Fanning the Flames of Latin American Jewish Life
by Fernando Lapiduz
My life began in Rosario, Argentina’s second most important city, located 300 kilometers from Buenos Aires on the expansive Parana River. A city which boasts a preponderance of neoclassical architecture and is a sister city to Haifa, it is where my Jewish family, second generation Argentinians, made their home.
I would characterize the home I grew up in as a place where tradition was respected, but where Jewish observance was minimal. Nonetheless, my family fostered in me a deep love for the Jewish people and our culture. And that love kindled a spark of sorts inside me.
But it was not until I attended a Jewish school for the first time, and afterwards prepared my Bar Mitzvah, that spark grew into a flame and I began to realize my desire to be a guide and leader in the Jewish community.
That’s why I started to formally study our history and traditions, focusing on the religious aspects of Jewish civilization. With an eye to becoming a hazzan first, and a rabbi later on, I joined the choir of the Synagogue of Rosario. Amidst this community of approximately 8,000 Jews, I sang for 10 years and was a soloist for most of those years. In the 1990s, I began my studies and was later ordained a hazzan.
Enmeshed in Rosario’s Jewish religious life, I served as the main hazzan, performing all the religious services. With very deep pride, I officiated hundreds of marriages and funerals, trained and prepared the b’nei mitzvah, and conducted all the ceremonies making up the life of our community.
After the departure of our Rabbi and for 5 years thereafter, I served as Community Director, performing most of the functions of a rabbi and also those of a hazzan. I felt I reached the pinnacle of my Jewish experience. And then something even more life-changing occurred, something that would stoke that flame inside me into a fire: I was contacted by the American Jewish Joint Distribution Committee or as it’s known to us in Latin America, “the Joint,” with an offer to work in the Jewish Community of Cuba.
From January 2007 until the end of 2009, together with my dear wife Patricia, I lived in Cuba and helped provide a plethora of religious, cultural, and humanitarian services to the community, while at the same time serving as the Joint’s Representatives on the lush, Caribbean Island. From Shabbat dinners to educational classes … from b’nei mitzvah training to youth groups, we helped ensure a Jewish future for a community that is proud and ever-growing.
Carrying the unique beat of Jewish life in Cuba with me, I journeyed on, perhaps now more introspective. I was given a new opportunity to further build my Jewish identity, but this time on a personal and professional level. It came in the form of a program called Leatid.

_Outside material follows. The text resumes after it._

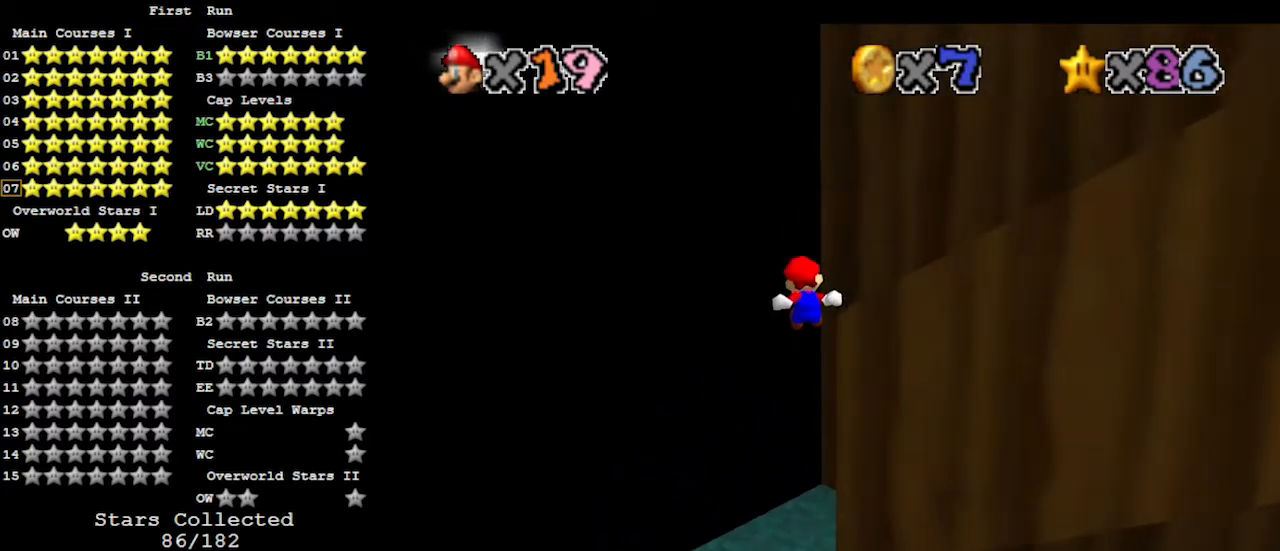
{"buttons": ["C_LEFT"], "left_stick": "center", "events": [[467, "C_LEFT", "down"], [467, "left_stick", "center"]]}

Leatid is an exclusive educational and training space for professionals and volunteer leaders of Jewish communities in Latin America. It, too, is run by the Joint. It offers attendees the necessary tools, resources, and content to effectively and strategically run a Jewish community. Additionally, and perhaps most importantly, it helped form a network of Jewish professionals who could exchange stories about our successes and challenges. That way, we could enrich each other with experiences from the different Latin American countries where we lived and worked.
Over those two years of Leatid, I had the opportunity to attend several seminars in other Latin American countries, as well as to participate in distance learning courses from Cuba. And while the resources I acquired over that period of time were essential for my community activity in Havana, they provided me with a wide range of possibilities in order to improve myself professionally and personally in the mid and long term. And little did I know at the time that my long-term would include my current job as the community director and spiritual leader of El Salvador’s Jewish community.

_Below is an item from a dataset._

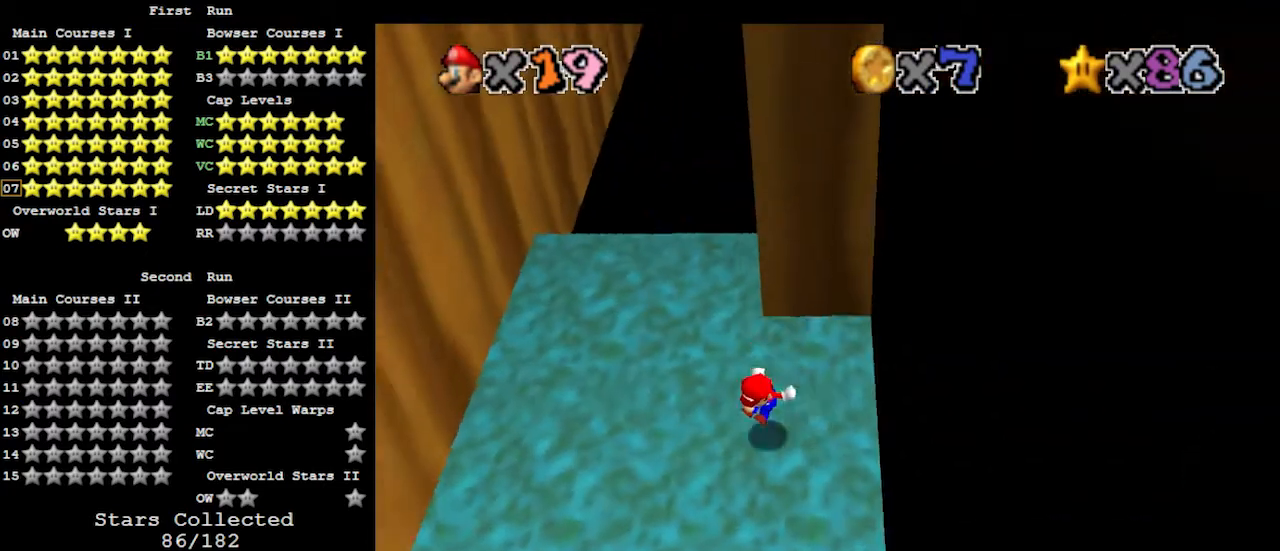
{"buttons": [], "left_stick": "up-left", "events": [[267, "left_stick", "up-left"]]}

It’s been a long, enriching, and leap-frogged journey from my days in Rosario. My curiosity about Jewish life, at first nothing more than an ember, gave way to dreams of leading my people, whether as a rabbi, a hazzan, or as a communal professional. And today I do all that, and more, as a father to my son Eliel, who represents a new generation for the Jewish people, whether in Rosario, San Salvador, or anywhere in the Jewish world.
Fernando Lapiduz is community director of El Salvador’s Jewish community.